----- Provided records

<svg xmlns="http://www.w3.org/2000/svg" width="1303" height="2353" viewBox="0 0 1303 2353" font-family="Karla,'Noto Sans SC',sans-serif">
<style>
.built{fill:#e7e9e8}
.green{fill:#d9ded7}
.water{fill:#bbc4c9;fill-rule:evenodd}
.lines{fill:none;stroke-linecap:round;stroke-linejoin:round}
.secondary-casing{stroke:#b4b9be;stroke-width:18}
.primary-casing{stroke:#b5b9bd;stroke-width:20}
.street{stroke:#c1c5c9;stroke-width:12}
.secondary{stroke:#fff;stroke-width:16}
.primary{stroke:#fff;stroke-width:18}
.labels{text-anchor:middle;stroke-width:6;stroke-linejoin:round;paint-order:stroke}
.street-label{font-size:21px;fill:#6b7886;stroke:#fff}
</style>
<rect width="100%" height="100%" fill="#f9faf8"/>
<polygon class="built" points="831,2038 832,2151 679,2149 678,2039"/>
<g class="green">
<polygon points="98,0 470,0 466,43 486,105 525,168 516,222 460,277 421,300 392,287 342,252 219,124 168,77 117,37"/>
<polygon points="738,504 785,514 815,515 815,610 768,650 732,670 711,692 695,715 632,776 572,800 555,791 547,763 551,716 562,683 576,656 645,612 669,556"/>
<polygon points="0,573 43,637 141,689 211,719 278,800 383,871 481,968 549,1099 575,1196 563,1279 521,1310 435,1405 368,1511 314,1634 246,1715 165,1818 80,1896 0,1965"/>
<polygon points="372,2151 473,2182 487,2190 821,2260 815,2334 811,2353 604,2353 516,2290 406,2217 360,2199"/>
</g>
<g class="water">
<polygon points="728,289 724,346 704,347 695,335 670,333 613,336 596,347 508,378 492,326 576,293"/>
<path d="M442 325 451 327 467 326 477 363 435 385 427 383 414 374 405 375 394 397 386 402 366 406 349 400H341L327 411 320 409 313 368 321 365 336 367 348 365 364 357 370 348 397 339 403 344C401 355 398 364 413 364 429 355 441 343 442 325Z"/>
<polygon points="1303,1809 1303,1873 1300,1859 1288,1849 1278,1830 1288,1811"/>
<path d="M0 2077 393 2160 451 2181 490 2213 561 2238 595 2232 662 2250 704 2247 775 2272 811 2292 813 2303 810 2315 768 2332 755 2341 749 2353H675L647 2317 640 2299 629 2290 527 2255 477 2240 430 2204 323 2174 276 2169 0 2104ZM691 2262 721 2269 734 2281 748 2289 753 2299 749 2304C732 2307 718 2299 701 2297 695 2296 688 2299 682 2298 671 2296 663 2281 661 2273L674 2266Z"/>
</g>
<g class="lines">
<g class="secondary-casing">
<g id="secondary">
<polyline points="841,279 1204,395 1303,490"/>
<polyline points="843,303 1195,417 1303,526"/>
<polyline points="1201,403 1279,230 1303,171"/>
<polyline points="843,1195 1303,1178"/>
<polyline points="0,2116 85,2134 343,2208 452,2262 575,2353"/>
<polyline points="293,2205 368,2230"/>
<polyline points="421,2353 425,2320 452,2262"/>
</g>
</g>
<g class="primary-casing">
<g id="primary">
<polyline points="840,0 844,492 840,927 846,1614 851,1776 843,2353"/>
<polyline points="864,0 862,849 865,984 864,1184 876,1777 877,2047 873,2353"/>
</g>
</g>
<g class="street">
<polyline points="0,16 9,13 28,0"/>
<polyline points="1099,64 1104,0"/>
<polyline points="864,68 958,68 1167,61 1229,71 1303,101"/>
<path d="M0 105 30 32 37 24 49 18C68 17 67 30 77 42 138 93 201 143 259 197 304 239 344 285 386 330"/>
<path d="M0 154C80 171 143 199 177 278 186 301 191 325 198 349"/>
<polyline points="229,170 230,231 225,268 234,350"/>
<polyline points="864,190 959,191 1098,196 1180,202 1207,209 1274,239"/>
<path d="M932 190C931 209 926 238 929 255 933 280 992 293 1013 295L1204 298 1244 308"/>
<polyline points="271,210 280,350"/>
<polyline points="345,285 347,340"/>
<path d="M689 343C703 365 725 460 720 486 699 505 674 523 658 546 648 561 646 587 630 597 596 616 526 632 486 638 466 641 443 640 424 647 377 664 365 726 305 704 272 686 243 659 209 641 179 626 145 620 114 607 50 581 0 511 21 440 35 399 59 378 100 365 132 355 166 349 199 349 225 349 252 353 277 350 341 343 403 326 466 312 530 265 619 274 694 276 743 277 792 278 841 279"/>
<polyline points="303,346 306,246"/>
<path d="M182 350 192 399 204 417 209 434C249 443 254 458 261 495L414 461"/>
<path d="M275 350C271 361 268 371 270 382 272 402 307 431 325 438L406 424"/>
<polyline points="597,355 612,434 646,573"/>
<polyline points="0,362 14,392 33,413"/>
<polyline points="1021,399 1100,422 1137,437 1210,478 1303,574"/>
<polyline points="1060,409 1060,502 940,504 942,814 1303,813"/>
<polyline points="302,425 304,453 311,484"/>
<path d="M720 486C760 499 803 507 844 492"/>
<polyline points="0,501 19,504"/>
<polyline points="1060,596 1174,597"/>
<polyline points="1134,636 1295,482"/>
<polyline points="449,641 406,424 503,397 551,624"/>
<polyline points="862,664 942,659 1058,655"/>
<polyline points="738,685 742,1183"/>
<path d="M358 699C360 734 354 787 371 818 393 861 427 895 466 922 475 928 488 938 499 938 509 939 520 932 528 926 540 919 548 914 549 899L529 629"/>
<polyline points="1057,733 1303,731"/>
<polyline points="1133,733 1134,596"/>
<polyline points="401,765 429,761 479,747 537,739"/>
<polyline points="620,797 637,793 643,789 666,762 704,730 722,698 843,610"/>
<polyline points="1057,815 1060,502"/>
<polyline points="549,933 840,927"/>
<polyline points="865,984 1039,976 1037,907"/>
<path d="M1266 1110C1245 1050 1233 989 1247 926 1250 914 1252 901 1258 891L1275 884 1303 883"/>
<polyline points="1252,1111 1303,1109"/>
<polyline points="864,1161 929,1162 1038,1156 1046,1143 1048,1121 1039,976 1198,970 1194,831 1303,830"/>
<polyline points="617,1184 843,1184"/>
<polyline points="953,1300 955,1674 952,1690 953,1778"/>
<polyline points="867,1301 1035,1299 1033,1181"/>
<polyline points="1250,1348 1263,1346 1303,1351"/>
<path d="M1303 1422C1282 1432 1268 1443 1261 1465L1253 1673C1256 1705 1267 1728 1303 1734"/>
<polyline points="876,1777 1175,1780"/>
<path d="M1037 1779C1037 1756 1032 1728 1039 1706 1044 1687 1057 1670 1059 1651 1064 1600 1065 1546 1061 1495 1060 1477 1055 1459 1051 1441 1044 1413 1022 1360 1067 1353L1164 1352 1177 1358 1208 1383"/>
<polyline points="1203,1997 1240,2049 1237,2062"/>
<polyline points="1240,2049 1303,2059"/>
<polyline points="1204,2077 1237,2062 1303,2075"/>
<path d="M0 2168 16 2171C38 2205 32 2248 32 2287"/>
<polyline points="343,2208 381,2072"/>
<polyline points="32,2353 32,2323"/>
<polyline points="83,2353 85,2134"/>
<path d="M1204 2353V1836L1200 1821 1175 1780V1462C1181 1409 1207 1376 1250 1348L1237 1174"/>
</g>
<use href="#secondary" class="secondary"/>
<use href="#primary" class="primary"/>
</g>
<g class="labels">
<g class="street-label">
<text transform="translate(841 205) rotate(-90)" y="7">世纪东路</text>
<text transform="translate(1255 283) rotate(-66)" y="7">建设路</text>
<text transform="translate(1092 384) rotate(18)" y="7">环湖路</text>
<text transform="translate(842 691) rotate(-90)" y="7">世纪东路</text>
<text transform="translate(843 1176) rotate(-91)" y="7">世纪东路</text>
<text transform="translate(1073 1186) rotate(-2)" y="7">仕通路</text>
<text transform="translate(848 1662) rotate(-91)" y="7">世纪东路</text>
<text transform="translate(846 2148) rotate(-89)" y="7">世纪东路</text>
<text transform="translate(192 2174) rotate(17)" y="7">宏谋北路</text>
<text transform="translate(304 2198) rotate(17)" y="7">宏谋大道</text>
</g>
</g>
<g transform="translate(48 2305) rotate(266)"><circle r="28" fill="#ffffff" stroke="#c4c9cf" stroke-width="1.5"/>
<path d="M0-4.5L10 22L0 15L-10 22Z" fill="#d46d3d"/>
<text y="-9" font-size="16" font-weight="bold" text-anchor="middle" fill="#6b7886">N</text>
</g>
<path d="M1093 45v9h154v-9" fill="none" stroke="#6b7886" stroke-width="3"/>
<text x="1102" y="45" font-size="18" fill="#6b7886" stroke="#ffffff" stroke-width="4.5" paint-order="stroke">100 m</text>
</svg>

----------

**Work task**
Go through the entries and copy every line with "lines".

**Task result**
.lines{fill:none;stroke-linecap:round;stroke-linejoin:round}
<g class="lines">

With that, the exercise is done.